> **Consigna de trabajo 1**:
Responde según el texto sobre el miedo y las fobias:
(a) ¿Qué función clara tiene el miedo?
(b) ¿Qué palabra se utiliza en la literatura científica al referirse a la clasificación?
(c) ¿A qué planta tendría que subir diariamente la persona con miedo a los espacios cerrados?
> **Consigna de trabajo 2**:
Repite sin cambios el pasaje del texto sobre el miedo y las fobias que va desde "Otro aspecto importante" hasta "pueden ser sinónimos.".

> **Fragmento del documento**:
>>

Como superarlos ...

El miedo es una reacción presente en todos los animales y también en los humanos; tiene una función de supervivencia clara, ya que por un lado prepara nuestro organismo para responder más eficazmente a una situación que podría ser peligrosa. Visto así, el miedo no sólo es normal, sino beneficioso para nuestra supervivencia y bienestar. El problema surge cuando en vez de protegernos nos crea una dificultad añadida.

Otro aspecto importante es el uso de las palabra miedo y fobia. En el lenguaje popular es habitual utilizarlos como sinónimos, pero también es frecuente que se entienda que tener fobia es más grave que tener miedo. En la literatura científica, al referirse a la clasificación se utiliza la palabra fobia, pero al definirla se habla de miedo: así si la caninofobia es miedo a los perros. Entendemos que ambos términos pueden ser sinónimos.

Cuándo el miedo es un problema

Una fobia se define como un miedo intenso e irracional, que provoca una sensación de ansiedad muy elevada, tanto que hace que la persona evite la situación, cosa, animal, etc. temido. Por ejemplo, alguien con miedo a los espacios cerrados que renuncia a un buen puesto de trabajo porque ello implicaría tener que subir diariamente a la planta 14, o un ejecutivo de una multinacional que tiene que tomarse fuertes tranquilizantes cuando tiene que realizar un viaje de larga distancia y no tiene otro remedio que subirse a un avión, o la persona que cruza la calle, incluso sin mirar, porque ve que se le acerca un perro. En estos ejemplos la persona que sufre el miedo vive su vida condicionada por la necesidad de evitar la situación temida, y cuando esto es imposible lo vive con una dosis muy alta de ansiedad. Esta claro que en estas situaciones, como en cualquiera de la vida, existe un riesgo, pero es infinitamente inferior de lo que persona que lo padece imagina, por eso decimos que es irracional, porque el peligro real y el imaginado son desproporcionados.

<<

Elementos guardados:
>>

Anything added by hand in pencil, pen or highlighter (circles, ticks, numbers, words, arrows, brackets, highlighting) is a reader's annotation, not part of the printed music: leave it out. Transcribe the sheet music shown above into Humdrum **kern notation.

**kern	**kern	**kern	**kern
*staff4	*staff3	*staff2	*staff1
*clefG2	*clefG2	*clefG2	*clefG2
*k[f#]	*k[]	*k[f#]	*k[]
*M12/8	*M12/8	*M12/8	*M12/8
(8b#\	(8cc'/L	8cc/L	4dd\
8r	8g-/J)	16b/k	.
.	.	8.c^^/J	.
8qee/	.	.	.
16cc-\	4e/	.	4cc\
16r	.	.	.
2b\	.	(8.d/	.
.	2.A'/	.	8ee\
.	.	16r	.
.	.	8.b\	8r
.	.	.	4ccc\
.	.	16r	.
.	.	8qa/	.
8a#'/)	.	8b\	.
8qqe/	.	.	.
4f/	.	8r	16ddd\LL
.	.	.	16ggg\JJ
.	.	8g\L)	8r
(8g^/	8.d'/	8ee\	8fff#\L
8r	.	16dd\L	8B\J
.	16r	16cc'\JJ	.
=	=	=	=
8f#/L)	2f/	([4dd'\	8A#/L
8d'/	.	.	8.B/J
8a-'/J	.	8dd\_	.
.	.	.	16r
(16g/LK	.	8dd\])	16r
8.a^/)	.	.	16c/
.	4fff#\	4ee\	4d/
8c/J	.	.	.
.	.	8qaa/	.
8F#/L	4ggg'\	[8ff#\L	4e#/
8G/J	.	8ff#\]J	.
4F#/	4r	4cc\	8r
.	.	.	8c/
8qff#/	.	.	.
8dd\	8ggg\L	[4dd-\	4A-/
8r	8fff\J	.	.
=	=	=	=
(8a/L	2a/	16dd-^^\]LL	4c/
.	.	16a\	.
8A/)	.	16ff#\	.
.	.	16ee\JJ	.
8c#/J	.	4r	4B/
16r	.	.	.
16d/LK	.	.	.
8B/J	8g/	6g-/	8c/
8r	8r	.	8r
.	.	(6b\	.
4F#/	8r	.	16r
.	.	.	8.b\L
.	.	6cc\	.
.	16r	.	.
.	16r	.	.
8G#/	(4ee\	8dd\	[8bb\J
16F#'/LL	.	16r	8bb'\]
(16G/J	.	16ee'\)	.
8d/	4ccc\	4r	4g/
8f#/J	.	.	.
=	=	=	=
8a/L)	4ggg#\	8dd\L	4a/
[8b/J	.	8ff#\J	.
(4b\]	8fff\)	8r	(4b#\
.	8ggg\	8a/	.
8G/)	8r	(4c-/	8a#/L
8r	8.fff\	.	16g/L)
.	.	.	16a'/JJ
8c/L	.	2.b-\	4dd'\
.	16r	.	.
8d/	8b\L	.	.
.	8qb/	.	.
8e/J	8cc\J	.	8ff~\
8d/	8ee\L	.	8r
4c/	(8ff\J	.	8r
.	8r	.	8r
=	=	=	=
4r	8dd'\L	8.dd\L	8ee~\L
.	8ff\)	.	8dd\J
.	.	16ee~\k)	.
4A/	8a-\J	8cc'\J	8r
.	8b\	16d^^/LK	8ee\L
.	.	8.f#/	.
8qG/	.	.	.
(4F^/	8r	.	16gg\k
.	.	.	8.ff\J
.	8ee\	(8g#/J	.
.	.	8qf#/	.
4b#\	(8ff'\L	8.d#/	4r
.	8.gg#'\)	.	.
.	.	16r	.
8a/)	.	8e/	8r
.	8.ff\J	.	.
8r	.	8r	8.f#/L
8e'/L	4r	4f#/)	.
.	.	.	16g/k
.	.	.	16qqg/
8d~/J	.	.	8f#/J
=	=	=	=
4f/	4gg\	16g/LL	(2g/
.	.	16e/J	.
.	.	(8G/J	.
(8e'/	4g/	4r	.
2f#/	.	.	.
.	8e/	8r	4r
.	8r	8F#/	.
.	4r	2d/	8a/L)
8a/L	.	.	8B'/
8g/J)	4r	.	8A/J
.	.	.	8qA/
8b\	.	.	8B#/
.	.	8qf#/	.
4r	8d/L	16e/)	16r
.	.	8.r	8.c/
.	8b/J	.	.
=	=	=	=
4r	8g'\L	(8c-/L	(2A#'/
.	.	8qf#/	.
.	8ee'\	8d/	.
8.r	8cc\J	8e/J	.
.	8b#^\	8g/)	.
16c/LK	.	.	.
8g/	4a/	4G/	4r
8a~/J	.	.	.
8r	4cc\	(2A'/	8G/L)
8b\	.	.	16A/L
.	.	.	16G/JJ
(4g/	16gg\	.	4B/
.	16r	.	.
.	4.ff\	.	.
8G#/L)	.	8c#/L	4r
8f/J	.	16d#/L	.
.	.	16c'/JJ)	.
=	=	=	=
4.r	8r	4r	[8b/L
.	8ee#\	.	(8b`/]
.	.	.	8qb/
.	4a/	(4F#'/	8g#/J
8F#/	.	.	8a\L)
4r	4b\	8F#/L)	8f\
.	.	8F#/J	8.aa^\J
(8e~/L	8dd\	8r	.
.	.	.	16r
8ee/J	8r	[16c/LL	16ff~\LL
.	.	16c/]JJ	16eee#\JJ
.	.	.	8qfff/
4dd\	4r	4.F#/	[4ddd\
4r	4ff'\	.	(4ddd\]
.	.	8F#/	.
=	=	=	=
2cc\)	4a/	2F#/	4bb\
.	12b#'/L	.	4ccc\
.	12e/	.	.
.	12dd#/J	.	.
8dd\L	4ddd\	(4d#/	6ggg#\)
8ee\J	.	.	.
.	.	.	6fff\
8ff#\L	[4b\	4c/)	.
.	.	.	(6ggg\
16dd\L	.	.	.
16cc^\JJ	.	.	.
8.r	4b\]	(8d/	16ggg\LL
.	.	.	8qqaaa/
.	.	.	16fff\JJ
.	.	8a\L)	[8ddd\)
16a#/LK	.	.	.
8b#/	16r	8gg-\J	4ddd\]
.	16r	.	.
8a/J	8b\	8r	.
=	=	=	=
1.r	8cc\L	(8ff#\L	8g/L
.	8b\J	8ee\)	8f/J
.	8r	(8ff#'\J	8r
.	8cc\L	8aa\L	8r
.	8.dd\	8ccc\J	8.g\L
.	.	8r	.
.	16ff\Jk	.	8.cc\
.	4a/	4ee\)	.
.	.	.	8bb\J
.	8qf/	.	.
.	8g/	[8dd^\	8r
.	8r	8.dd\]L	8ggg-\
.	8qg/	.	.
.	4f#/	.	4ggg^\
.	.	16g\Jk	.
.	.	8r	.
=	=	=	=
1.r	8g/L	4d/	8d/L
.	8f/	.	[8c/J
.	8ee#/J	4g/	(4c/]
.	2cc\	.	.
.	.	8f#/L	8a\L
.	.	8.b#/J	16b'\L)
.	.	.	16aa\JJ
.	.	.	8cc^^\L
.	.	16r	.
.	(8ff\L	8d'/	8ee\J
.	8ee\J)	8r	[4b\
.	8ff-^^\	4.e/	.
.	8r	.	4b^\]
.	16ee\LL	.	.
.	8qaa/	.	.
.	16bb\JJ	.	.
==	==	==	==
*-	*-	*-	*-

<<

> **Solución propuesta 1**:
(a) Una función de supervivencia.
(b) La palabra fobia.
(c) A la planta 14.

> **Solución propuesta 2**:
Otro aspecto importante es el uso de las palabra miedo y fobia. En el lenguaje popular es habitual utilizarlos como sinónimos, pero también es frecuente que se entienda que tener fobia es más grave que tener miedo. En la literatura científica, al referirse a la clasificación se utiliza la palabra fobia, pero al definirla se habla de miedo: así si la caninofobia es miedo a los perros. Entendemos que ambos términos pueden ser sinónimos.